Test je begrip:
[1] Waarom zingt het koor van het Armée française de Marseillaise krachtig en in vlug tempo, volgens het verslag over de ceremonie voor Simone Veil? Antwoord in één tot drie zinnen.
[2] Geef een vervolg op het verslag over de ceremonie voor Simone Veil, aansluitend op de laatste zin.

Tekstgedeelte:
Tijdens de ceremonie kleeft terecht de sticker Merci Madame op de hemdjes van kinderen. Vooraf uitgekozen klassen krijgen de beste plaatsen toegewezen. Sommige kinderen mogen zelfs op de tribune zitten.
Aangrijpende ceremonie
De stoffelijke overschotten worden vanuit de begraafplaats van Montparnasse overgebracht naar het Mémorial de la Shoah. Er kan een groet gebracht worden; er ligt een rouwregister. Op 1 juli staan de kisten, bedekt met de Franse vlag, beneden aan rue Soufflot. Leden van de Gardes républicains dragen de kisten op de schouders. Ze houden driemaal halt. Jongeren zingen; beelden de woorden uit in gebarentaal. De stem van Simone Veil weerklinkt. Het is muisstil onder de duizenden aanwezigen. De klank van een cello-solo snijdt door het hart: een joods lied Song in Remembrance of Schubert gespeeld door Sonia Wieder-Atherton weerklinkt. Geen ander instrument kan zo perfect pijn en weemoed verklanken.
Wanneer de kisten op het plein voor het Panthéon staan, neemt president Macron het woord. In zijn hommage belicht hij de verdiensten van Simone Veil. Daarna zingt het koor van het Armée française de Marseillaise, krachtig en in vlug tempo als om de spoken van de weemoed te verdrijven. Sopraan Barbara Hendricks sluit zich erbij aan. Er volgt een minuut stilte waarin Het geluid van de stilte van het concentratiekamp Birkenau, door David Teboul geregistreerd op 17 juni om 5 uur ’s morgens, de lucht vult. Vroege vogels lijken vanuit Polen te zijn overgevlogen. De levendigheid van hun geschetter staat in schril contrast met alles waarvoor de uitroeiingskampen stonden. Er gebeurt iets met de aanwezigen. Ik zie een stoere bewakingsagent een traan wegpinken.

Gegevensfragmenten:
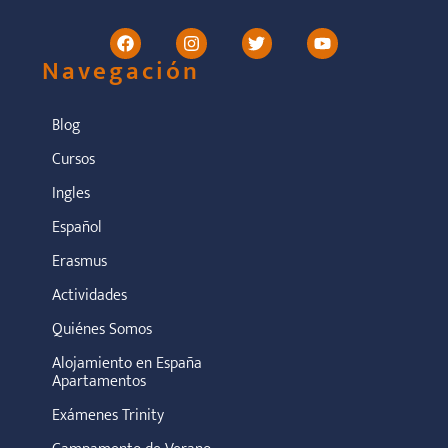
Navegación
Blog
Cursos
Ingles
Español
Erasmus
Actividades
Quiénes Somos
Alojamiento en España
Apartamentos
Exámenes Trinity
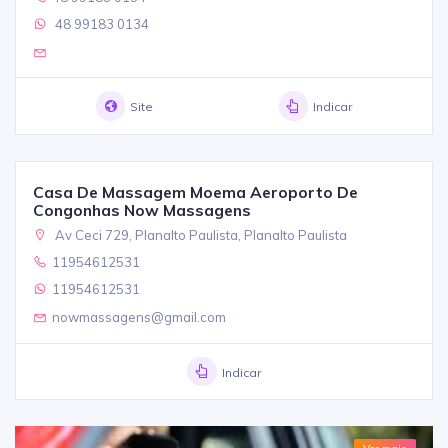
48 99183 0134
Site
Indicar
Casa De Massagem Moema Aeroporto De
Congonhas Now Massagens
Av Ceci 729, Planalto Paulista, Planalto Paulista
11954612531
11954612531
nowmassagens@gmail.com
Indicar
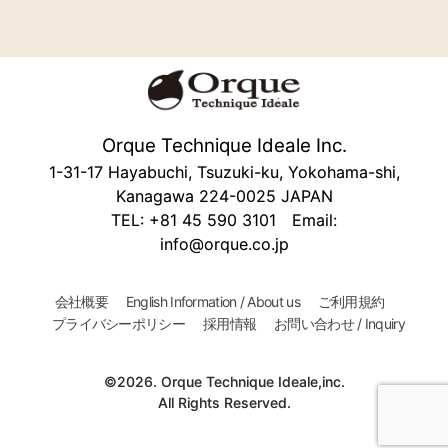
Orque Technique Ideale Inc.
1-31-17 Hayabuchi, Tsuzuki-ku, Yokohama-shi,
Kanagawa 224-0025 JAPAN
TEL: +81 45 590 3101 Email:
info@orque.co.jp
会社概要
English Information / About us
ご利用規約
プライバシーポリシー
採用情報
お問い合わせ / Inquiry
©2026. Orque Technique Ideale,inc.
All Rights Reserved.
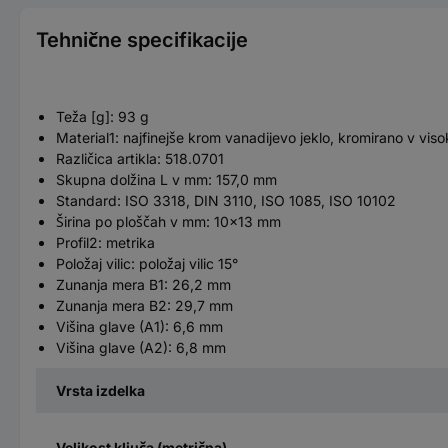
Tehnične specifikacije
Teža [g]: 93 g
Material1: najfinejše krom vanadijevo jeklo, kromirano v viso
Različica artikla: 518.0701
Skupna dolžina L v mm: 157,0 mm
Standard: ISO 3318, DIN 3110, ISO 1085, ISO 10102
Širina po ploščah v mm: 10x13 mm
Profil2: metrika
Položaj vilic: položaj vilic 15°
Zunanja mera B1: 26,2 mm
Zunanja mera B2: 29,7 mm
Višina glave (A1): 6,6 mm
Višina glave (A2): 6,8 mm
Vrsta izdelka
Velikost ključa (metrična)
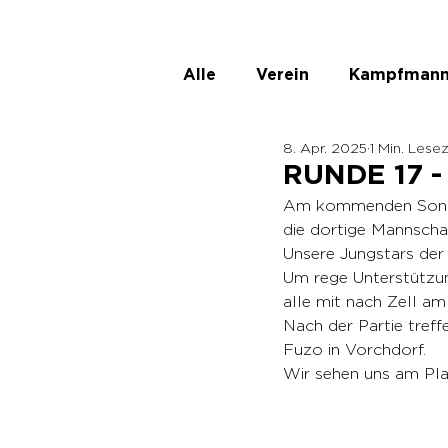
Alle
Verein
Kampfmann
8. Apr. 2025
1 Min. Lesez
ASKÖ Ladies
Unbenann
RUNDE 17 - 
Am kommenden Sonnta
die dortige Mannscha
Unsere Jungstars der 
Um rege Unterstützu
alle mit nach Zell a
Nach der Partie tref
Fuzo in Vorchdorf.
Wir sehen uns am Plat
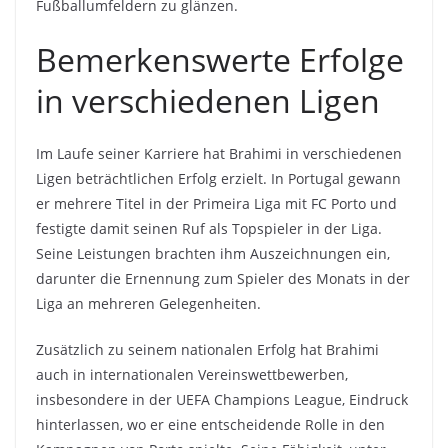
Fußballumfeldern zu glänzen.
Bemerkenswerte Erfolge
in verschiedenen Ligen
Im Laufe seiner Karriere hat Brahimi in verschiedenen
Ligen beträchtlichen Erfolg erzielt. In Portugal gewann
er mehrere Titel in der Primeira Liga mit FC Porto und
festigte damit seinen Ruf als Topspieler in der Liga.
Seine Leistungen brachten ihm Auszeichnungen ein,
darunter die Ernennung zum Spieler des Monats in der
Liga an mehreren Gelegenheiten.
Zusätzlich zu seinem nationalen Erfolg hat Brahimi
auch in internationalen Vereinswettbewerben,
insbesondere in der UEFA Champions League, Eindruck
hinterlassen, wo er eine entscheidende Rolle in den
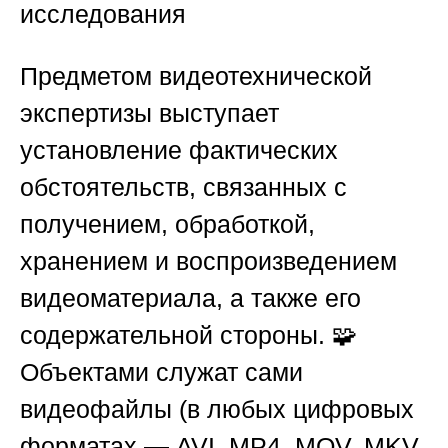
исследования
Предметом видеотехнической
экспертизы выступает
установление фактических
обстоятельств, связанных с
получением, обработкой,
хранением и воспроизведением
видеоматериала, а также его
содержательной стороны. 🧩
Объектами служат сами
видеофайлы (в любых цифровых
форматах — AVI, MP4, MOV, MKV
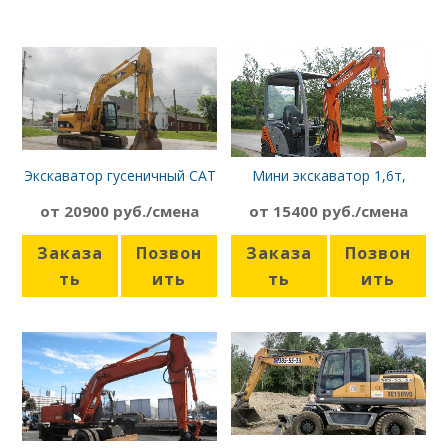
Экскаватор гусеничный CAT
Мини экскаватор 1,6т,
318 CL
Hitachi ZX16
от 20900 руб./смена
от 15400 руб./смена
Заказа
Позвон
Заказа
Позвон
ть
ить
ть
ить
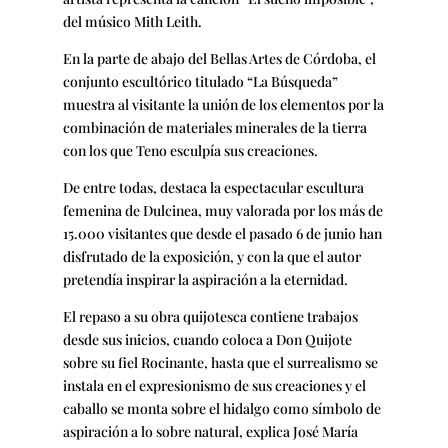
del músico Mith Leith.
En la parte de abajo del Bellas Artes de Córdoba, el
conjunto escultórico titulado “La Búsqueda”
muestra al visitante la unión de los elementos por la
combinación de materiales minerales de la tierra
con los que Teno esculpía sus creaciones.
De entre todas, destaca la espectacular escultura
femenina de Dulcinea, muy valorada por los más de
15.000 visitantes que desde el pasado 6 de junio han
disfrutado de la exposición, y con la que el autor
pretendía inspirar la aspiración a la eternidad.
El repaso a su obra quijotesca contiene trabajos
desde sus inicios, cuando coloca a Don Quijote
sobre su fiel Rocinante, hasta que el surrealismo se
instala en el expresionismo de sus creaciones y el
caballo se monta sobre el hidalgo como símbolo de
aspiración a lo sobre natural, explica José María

Antwoorden:
[1] Het koor zingt de Marseillaise zo krachtig en vlug alsof het de spoken van de weemoed wil verdrijven.

[2]
Dan gaat de immense deur van het Panthéon open en daar zit de celliste. Alleen. Sarabande, suite No. 5 van Johann Sebastian Bach. Alles is van dichtbij te volgen op grote schermen. Heel ontroerend. Ook ik houd het niet droog.
Familie en hoogwaardigheidsbekleders begeleiden Simone en Antoine tot in de grote hal van het Panthéon. Haar zonen en kleinkinderen waren er ook bij toen ze 60 jaar na de bevrijding, onder impuls en in gezelschap van Alain Genestar (journalist/directeur van Paris Match) Auschwitz bezocht.
’s Avonds ga ik, zoals zovelen, de stoffelijke overschotten groeten in de hal van het Panhéon en kuier in de rue Soufflot langs de panelen met haar leven. De blauwe loper is opgerold. De volgende dag worden de kisten in intieme kring bijgezet in de crypte. Het echtpaar Veil zal rusten in caveau six in gezelschap van Jean Moulin, illustere figuur van de Weerstand, Jean Monnet, één van de grondleggers van een Verenigd Europa en schrijver André Malraux. Rest me alleen nog afscheid te nemen van Simone en Antoine Veil op hun definitieve plaats in het Panthéon. Op de stenen sarcofaag staat nr. 78651, zoals werd getatoeëerd op de arm van de jonge Simone. Merci Madame!